** Opening Data for this exercise block **

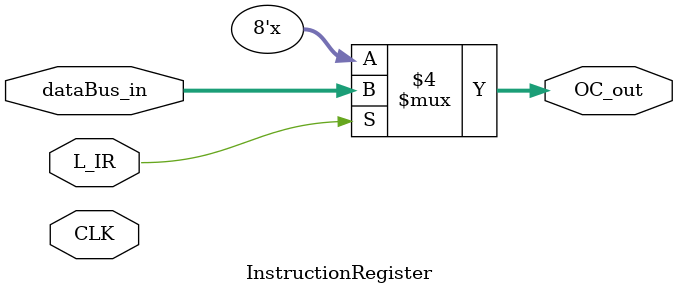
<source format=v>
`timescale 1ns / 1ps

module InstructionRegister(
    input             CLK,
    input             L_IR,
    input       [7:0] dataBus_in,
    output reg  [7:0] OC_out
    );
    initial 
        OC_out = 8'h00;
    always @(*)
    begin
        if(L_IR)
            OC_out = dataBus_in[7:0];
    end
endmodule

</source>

** Closing Data for this exercise block **

Work required
Give the entries above again exactly, minus their pictures.

Result of the exercise
<source format=v>
`timescale 1ns / 1ps

module InstructionRegister(
    input             CLK,
    input             L_IR,
    input       [7:0] dataBus_in,
    output reg  [7:0] OC_out
    );
    initial 
        OC_out = 8'h00;
    always @(*)
    begin
        if(L_IR)
            OC_out = dataBus_in[7:0];
    end
endmodule

</source>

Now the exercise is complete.